9/20/13

I AM AWESOME (AND PRESTIGIOUS) + so are YOU

At the beginning of this month I had a very relaxed interview with a professor I admire greatly. She was looking for 2-3 research assistants for her current project, and I was one of the ten students asked to apply. 

Let me just say: this is something I have dismissed ever happening since my first semester of college! I'd go on the school website and see various headlines about research assistant experiences, and before every semester there are emails sent out about how great research assistant positions look when you graduate and looking for a "real-life" job.  

This was something I daydreamed about but never wasted too much time on, because it definitely wasn't going to happen. 

So, when I got the email asking if I was interested (at 10:00 at night late August), I freaked out. Just a little... (I ran through the house telling everyone, ran back into my room, sat on the bed and basically cried, jumped back out of bed and ran around the house to talk about it again to everyone, and then laid awake for another two hours with adrenaline shooting through me.) 

Describing myself as "excited" does not hit anywhere near the level of emotion I was feeling.

What else did I do? 

Talked nonstop about, "What if I don't get it?" 
Plus had three dreams about being told I didn't get the job... 

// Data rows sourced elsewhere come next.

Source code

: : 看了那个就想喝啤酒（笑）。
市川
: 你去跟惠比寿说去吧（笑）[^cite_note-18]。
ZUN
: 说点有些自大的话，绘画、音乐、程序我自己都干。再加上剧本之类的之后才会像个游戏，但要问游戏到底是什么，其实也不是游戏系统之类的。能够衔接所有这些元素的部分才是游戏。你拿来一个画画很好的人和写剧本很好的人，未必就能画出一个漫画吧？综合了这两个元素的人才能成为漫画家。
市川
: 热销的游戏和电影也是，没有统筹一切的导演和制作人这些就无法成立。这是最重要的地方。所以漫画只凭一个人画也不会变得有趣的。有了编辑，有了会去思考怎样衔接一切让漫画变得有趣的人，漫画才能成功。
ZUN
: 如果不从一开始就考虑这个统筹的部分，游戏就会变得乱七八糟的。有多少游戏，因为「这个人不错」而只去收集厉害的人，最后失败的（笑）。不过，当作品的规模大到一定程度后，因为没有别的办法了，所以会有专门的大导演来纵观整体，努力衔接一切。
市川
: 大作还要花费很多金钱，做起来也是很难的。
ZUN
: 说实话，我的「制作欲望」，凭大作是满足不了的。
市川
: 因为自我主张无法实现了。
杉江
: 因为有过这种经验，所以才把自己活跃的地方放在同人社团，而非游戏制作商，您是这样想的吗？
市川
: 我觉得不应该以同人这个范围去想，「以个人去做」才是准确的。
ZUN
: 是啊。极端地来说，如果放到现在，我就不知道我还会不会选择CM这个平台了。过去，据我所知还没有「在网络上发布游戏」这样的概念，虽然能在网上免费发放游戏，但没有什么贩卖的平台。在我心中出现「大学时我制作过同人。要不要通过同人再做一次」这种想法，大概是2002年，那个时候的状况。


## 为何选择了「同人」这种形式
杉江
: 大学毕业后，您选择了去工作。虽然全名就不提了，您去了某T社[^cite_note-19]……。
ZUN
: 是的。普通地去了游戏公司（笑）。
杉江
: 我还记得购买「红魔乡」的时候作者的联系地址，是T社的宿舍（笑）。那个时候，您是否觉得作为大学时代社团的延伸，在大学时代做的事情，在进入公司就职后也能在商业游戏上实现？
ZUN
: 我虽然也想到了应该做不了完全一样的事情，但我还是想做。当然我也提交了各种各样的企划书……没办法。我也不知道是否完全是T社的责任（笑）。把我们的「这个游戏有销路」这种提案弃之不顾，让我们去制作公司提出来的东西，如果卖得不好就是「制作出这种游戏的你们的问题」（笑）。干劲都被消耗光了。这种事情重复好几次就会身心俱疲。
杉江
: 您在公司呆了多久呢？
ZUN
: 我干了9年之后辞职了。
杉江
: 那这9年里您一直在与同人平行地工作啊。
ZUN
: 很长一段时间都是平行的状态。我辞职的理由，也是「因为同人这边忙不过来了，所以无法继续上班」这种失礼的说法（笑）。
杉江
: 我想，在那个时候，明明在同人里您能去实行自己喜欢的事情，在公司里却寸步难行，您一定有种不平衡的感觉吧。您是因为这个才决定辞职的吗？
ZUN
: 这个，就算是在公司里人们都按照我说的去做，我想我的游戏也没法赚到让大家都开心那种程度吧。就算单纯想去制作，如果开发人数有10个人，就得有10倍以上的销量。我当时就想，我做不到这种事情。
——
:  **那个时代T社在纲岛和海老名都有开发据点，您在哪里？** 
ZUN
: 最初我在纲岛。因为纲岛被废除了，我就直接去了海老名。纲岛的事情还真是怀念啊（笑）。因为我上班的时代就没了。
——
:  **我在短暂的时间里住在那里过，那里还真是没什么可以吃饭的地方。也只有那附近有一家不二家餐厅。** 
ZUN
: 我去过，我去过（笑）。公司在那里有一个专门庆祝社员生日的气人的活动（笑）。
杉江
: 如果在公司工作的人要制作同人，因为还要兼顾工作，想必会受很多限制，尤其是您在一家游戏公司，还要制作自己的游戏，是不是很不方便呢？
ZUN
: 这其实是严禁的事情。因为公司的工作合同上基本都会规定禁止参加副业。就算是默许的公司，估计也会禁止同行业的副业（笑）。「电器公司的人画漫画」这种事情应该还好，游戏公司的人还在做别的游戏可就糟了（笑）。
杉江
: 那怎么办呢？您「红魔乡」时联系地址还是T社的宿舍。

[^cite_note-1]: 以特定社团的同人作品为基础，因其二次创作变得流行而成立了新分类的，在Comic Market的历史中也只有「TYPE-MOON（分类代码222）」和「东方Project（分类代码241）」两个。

I was so ready to just accept the mindset of, "Well, at least I got asked," and ready myself for disappointment. Why? Because I wasn't experienced enough, she didn't know me enough, these just aren't the things that happen to me, this reason, that reason-- 

Any reason I could come up with for me not being worthy enough to get this job was imagined and accepted. 

It was a two week battle of constantly replacing those thoughts with reasons why I WAS worth the position! I had to be at the ready with positive, confidence-building thoughts to dis-empower the self-hate talk that had been waiting to launch its assault.

And you know what? The self-hate was wrong (as usual), and I got the position. 

A goal I never let formulate because it seemed too out of reach--too good--for a student like me has been achieved. 

An opportunity I assumed only available to students that had reached a level of awesome and prestige was given to me, and now I own the "awesome and prestige" I thought I never encapsulated. 

But what if I hadn't gotten the job? What if I was turned down for good reasons and sent back to stay at the art gallery? Would I be not worthy of that job? Not good enough for it? Would I not be an awesome and "prestigious" student? 

No. 

And I wish I could have seen that before holding the title of "research assistant."

I wish the understanding for how wrong my self-destructing thoughts always (!!!) are was constantly at the forefront of my mind.

It's so easy, now that I have the job, to wave a hand and exclaim, "Well, of course I would still be amazing and intelligent and all of the things, because the job doesn't make me that! It's just a cool opportunity!" 

And it is a SUPER cool opportunity, but had I not gotten the job it would have taken me a little longer to claim myself as "awesome and prestigious." And I still wouldn't describe myself or my college career as "prestigious." (I really hate that word.)  

Because I have been taught to downgrade myself, and so have you. 

You and I haven't been shown how to look at ourselves as worthy of everything we want. 

And I might recognize these perverted facts, but it doesn't mean it makes it easier to feel the worth I own. 

I must be active in seeking out that knowledge.
The knowledge of my whole and absolute worth. 

I must be critical of what words I describe myself with. 
The words I speak to others. 

I must remember such words in the times that I am turned down; the times I don't get the position. 

And I must remember that I can totally achieve what I think I never will, because I just did it. 



I want you to remember this, too.
Because I wholeheartedly believe in you.

What dreams are you ignoring? What are the goals you secretly have?